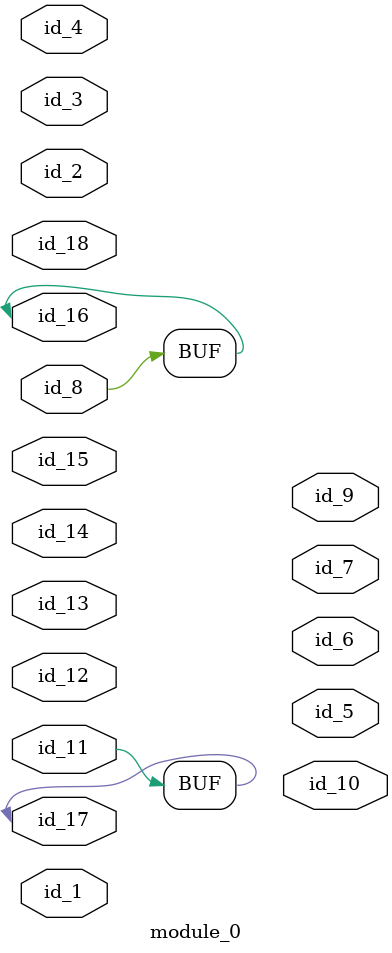
<source format=v>
module module_0 (
    id_1,
    id_2,
    id_3,
    id_4,
    id_5,
    id_6,
    id_7,
    id_8,
    id_9,
    id_10,
    id_11,
    id_12,
    id_13,
    id_14,
    id_15,
    id_16,
    id_17,
    id_18
);
  input id_18;
  inout id_17;
  inout id_16;
  input id_15;
  input id_14;
  inout id_13;
  inout id_12;
  inout id_11;
  output id_10;
  output id_9;
  input id_8;
  output id_7;
  output id_6;
  output id_5;
  input id_4;
  input id_3;
  inout id_2;
  inout id_1;
  always @* begin
    id_17 <= |id_11;
    id_16 = 1 ? id_8 : 1;
  end
endmodule

</source>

> **Problem to work on**: Output the full listing above exactly, excluding all pictures.

> **Response area**:
<source format=v>
module module_0 (
    id_1,
    id_2,
    id_3,
    id_4,
    id_5,
    id_6,
    id_7,
    id_8,
    id_9,
    id_10,
    id_11,
    id_12,
    id_13,
    id_14,
    id_15,
    id_16,
    id_17,
    id_18
);
  input id_18;
  inout id_17;
  inout id_16;
  input id_15;
  input id_14;
  inout id_13;
  inout id_12;
  inout id_11;
  output id_10;
  output id_9;
  input id_8;
  output id_7;
  output id_6;
  output id_5;
  input id_4;
  input id_3;
  inout id_2;
  inout id_1;
  always @* begin
    id_17 <= |id_11;
    id_16 = 1 ? id_8 : 1;
  end
endmodule

</source>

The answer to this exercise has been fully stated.